### Extracted records
____________
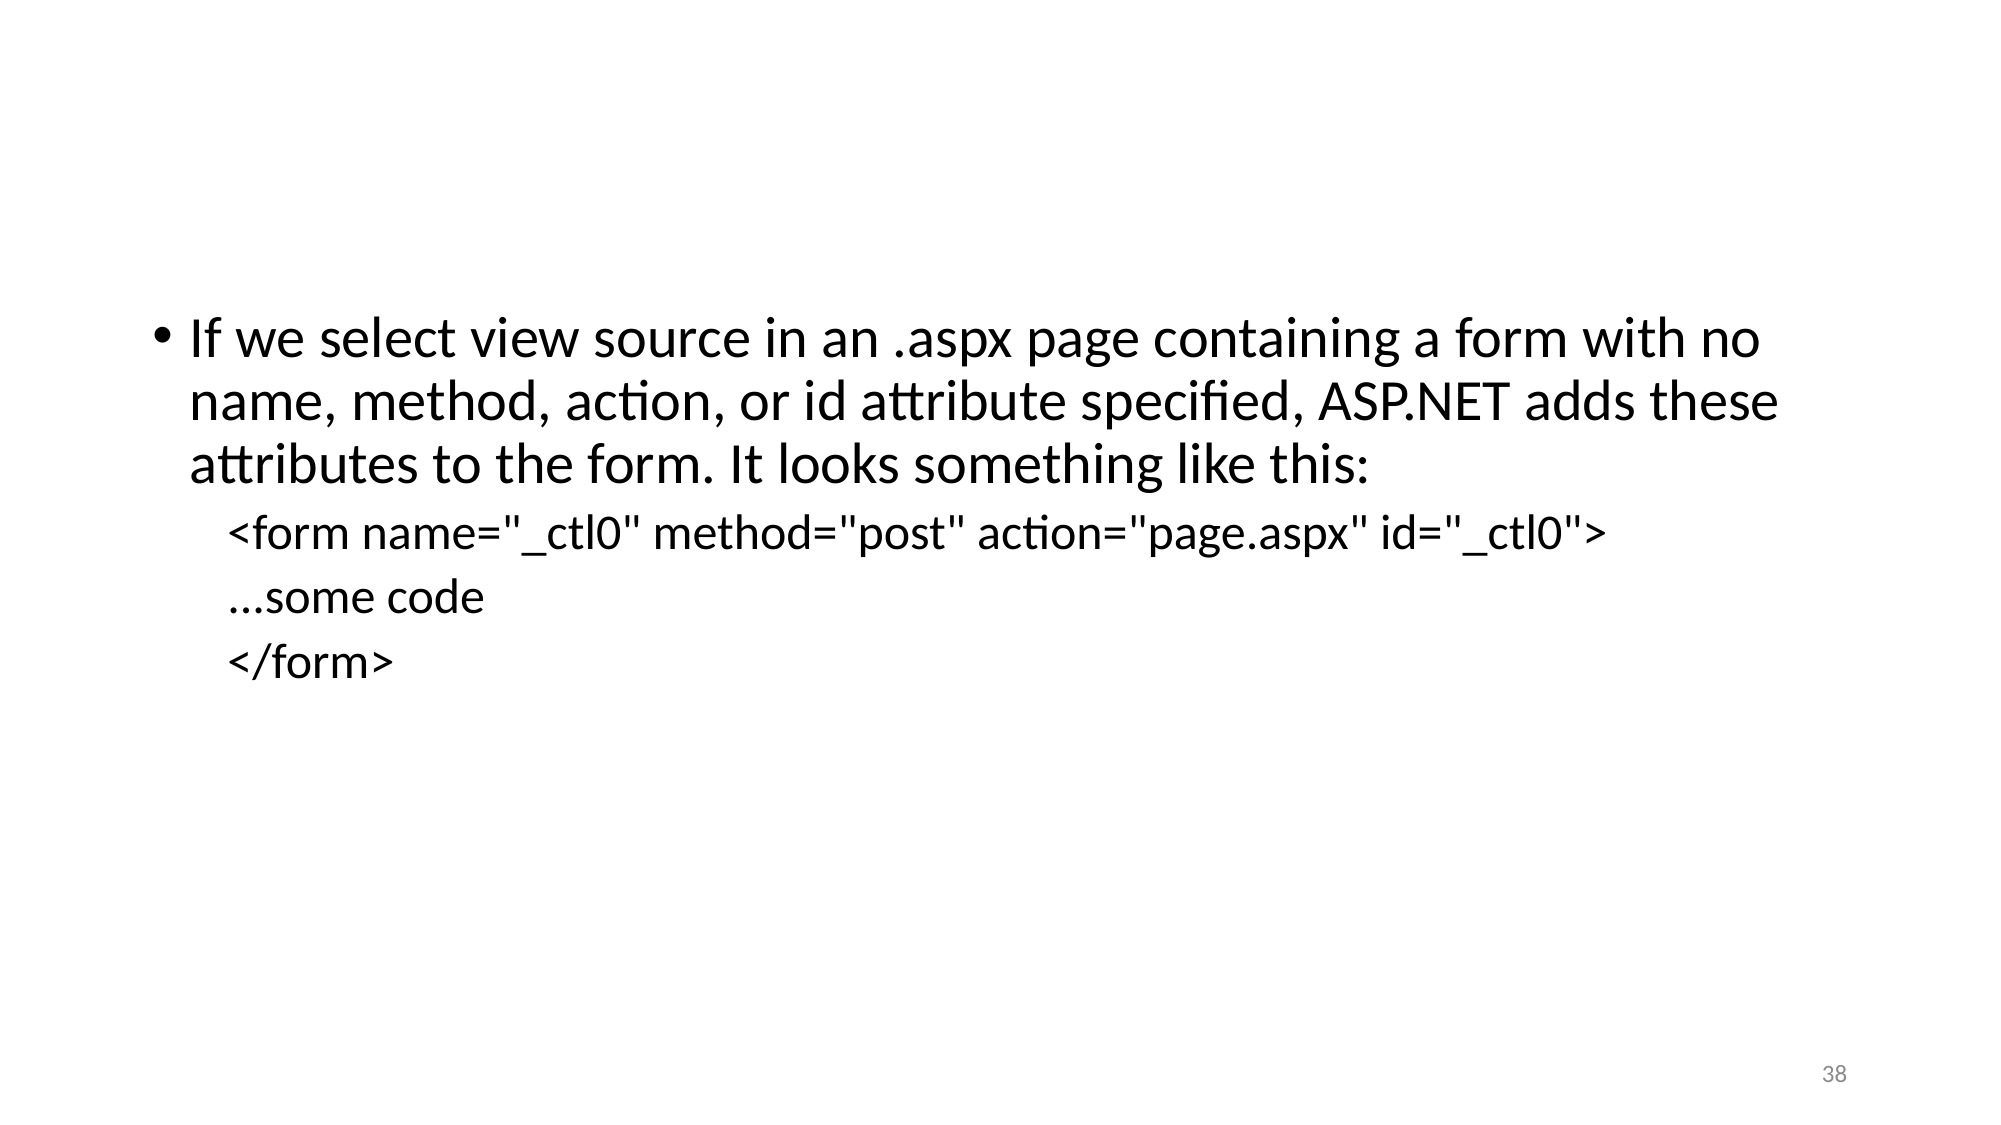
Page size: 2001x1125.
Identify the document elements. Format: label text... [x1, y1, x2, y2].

slide_number 38 [1412, 1042, 1863, 1103]
list If we select view source in an .aspx page containing a form with no name, method, action, or id attribute specified, ASP.NET adds these attributes to the form. It looks something like this: <form name="_ctl0" method="post" action="page.aspx" id="_ctl0"> ...some code </form> [137, 299, 1863, 1014]
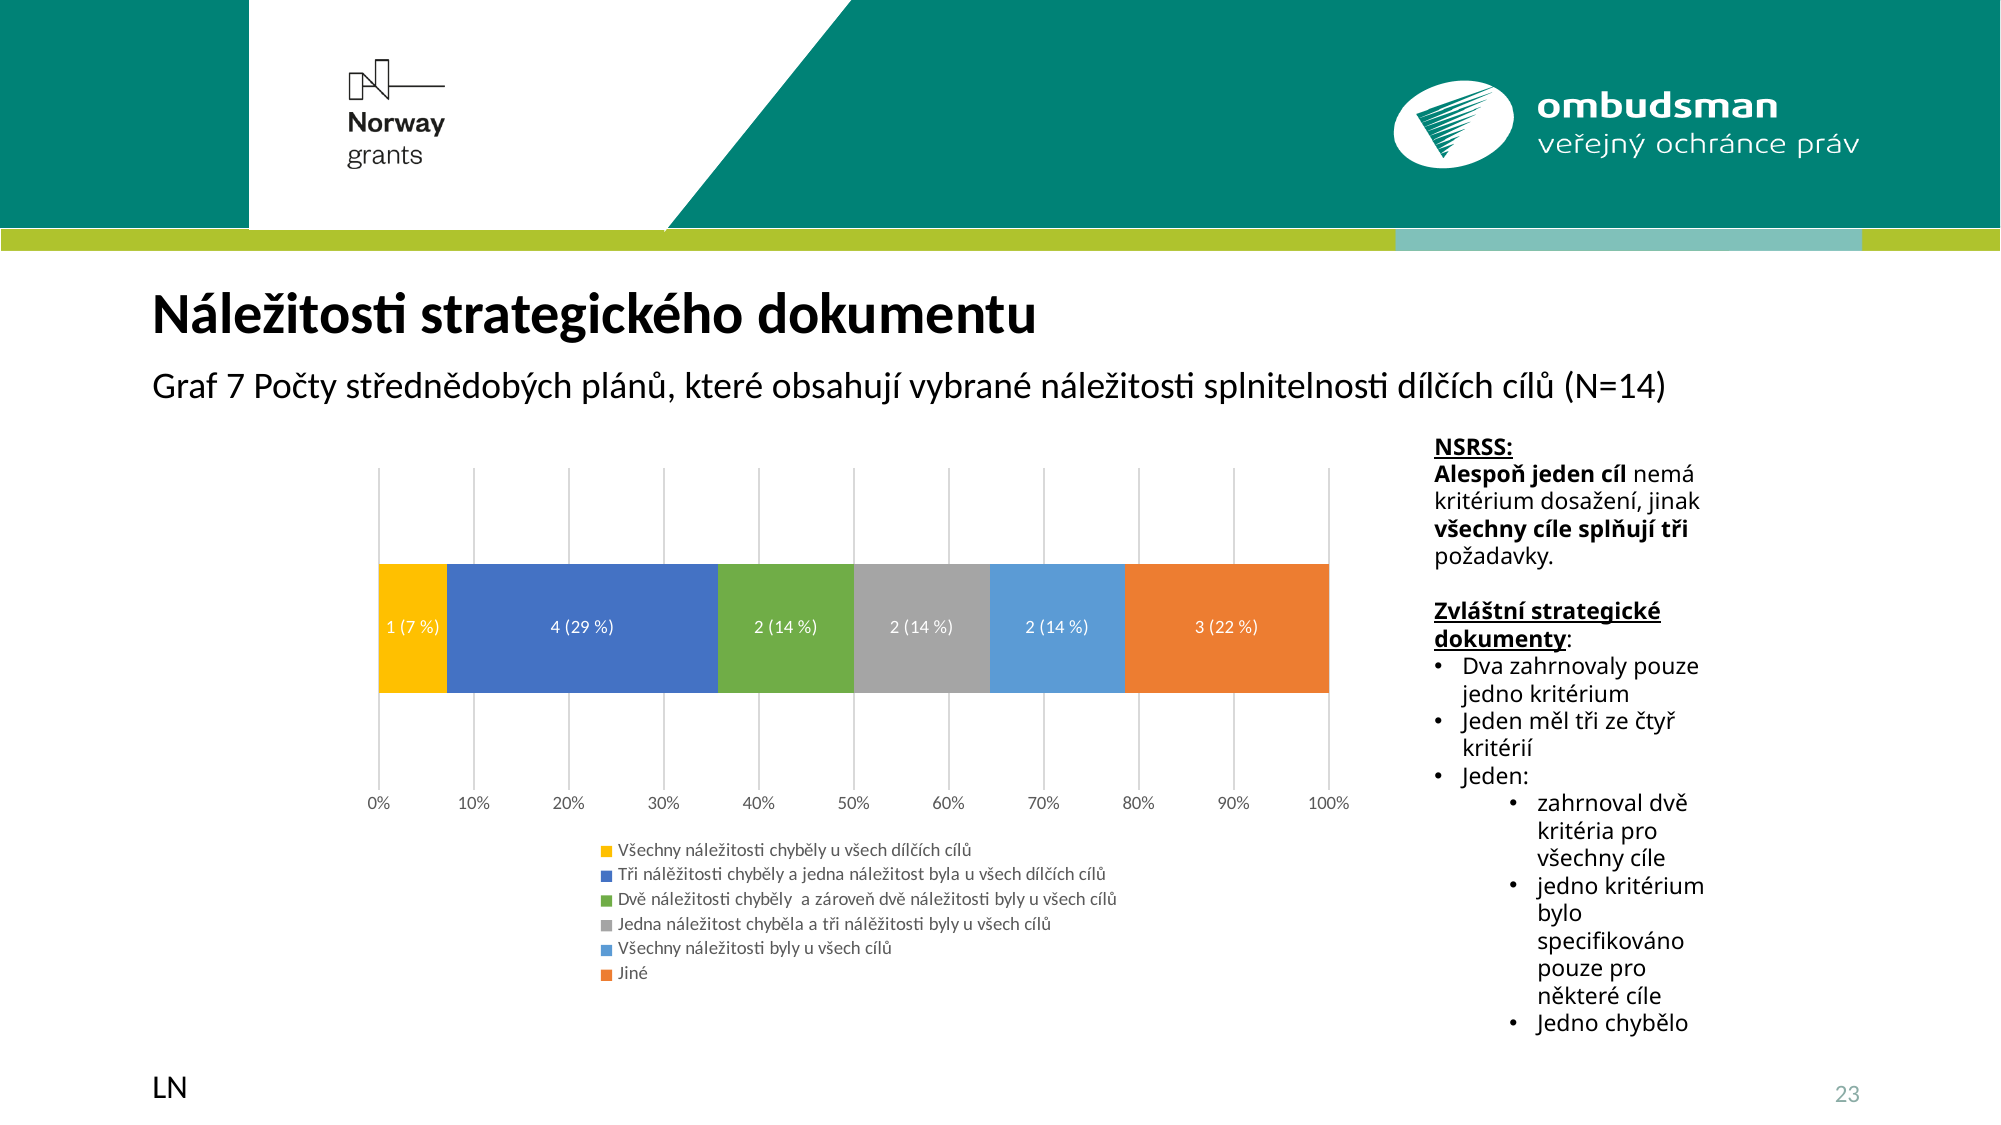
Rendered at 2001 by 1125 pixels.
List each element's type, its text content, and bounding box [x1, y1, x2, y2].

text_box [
____________
### ABOUT THIS TASK
Exactly the lines from the one that contains "Identify the document" through the last line of the records should be set down, and the pictures should be dropped.

### RESPONSE BELOW
Identify the document elements. Format: label text... [x1, y1, x2, y2].

slide_number 38 [1412, 1042, 1863, 1103]
list If we select view source in an .aspx page containing a form with no name, method, action, or id attribute specified, ASP.NET adds these attributes to the form. It looks something like this: <form name="_ctl0" method="post" action="page.aspx" id="_ctl0"> ...some code </form> [137, 299, 1863, 1014]
Rendered at 2001 by 1125 pixels.
List each element's type, its text content, and bounding box [x1, y1, x2, y2].

text_box [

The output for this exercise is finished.